George Villiers, the Duke of Buckingham, had become very powerful under both James I and Charles I. Villiers had promoted many of his supporters to high office – and had financially benefited from doing this – but he had also made many enemies. On a visit to Portsmouth in August 1628, the favourite of Charles I was murdered. A letter written to Henrietta Maria, the wife of the king, gave a graphic description of what occurred that day.
‘This day between nine and ten of the clock in the morning, the Duke of Buckingham, then coming out of a parlour, into a hall, was by one (John) Felton (a Lieutenant of this Army) slain at one blow, with a dagger-knife. As the Duke staggered, he turned about, uttering only this word, “Villain!” and never spoke a word more. But, presently plucking out the knife from himself, before he fell to the ground, he made towards the traitor two or three paces, and then fell against a table.
While he (Fenton) was in our custody I asked him several questions, which he answered. He said he was Protestant in religion. He also said he was partly discontented for want of eighty pounds pay, and that although he was a lieutenant of a company of foot, the company was given over his head unto another. Yet, he said that that did not move him to act.
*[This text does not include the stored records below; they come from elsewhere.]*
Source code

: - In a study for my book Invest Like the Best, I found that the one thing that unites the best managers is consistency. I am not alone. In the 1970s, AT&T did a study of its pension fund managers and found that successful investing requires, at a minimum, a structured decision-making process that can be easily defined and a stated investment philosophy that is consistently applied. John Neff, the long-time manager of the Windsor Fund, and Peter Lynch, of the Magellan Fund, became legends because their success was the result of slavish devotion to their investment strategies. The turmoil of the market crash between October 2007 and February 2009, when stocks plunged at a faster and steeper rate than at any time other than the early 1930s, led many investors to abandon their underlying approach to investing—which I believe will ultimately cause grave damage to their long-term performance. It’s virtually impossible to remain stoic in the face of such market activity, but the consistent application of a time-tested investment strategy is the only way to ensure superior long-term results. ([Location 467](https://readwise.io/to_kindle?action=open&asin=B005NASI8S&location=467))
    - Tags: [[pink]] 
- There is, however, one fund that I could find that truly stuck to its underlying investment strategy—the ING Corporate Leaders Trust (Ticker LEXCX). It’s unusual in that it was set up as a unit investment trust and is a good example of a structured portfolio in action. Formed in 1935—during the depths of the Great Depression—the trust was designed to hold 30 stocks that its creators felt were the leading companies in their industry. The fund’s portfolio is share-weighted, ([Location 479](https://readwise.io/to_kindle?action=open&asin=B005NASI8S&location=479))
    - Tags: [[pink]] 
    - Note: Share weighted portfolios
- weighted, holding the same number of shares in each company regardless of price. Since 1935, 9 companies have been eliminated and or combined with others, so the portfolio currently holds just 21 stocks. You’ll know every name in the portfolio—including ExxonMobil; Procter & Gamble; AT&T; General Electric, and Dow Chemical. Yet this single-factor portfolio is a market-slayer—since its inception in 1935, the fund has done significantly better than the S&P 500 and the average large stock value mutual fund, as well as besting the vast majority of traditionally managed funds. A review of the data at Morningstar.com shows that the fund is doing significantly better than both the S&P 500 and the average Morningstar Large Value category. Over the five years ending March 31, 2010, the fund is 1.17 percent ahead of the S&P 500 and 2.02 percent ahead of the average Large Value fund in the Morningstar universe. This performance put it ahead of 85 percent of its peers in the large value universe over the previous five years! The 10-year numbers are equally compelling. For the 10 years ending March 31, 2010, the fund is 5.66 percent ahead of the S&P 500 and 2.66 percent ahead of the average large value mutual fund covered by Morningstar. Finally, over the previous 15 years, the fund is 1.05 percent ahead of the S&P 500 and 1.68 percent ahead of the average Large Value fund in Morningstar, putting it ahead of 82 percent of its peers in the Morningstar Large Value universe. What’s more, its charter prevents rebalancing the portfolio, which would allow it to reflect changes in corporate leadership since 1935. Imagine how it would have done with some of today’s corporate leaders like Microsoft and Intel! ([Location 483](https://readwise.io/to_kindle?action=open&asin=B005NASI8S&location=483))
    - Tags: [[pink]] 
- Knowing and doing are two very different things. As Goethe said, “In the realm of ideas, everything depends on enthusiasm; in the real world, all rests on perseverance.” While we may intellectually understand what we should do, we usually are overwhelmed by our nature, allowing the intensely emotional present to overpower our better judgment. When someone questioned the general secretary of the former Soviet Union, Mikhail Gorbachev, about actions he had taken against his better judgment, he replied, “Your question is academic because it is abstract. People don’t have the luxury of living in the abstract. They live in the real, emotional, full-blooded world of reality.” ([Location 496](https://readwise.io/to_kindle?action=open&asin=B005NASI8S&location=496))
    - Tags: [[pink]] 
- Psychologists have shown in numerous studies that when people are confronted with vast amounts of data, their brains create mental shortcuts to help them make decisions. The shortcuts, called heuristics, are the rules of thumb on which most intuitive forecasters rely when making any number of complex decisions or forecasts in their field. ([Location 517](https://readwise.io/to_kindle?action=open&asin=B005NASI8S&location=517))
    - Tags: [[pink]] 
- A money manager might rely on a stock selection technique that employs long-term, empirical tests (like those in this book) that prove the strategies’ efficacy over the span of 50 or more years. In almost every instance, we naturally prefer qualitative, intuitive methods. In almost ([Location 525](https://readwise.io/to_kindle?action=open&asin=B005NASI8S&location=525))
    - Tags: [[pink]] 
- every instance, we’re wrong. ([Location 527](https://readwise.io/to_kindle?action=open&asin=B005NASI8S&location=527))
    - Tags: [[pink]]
It was on reading the complaint of the Houses of Parliament it came into his mind that in committing the act of killing the Duke, he should do his country great good service.
But to return to the screeches made at the fatal blow given, the Duchess of Buckingham and the Countess of Anglesey came out into a gallery which looked into a hall where they might see the blood of their dearest Lord gushing from him. Ah, poor ladies, such was their screechings, tears and distractions, that I never in my life heard the like before, and hope never to hear the like again.”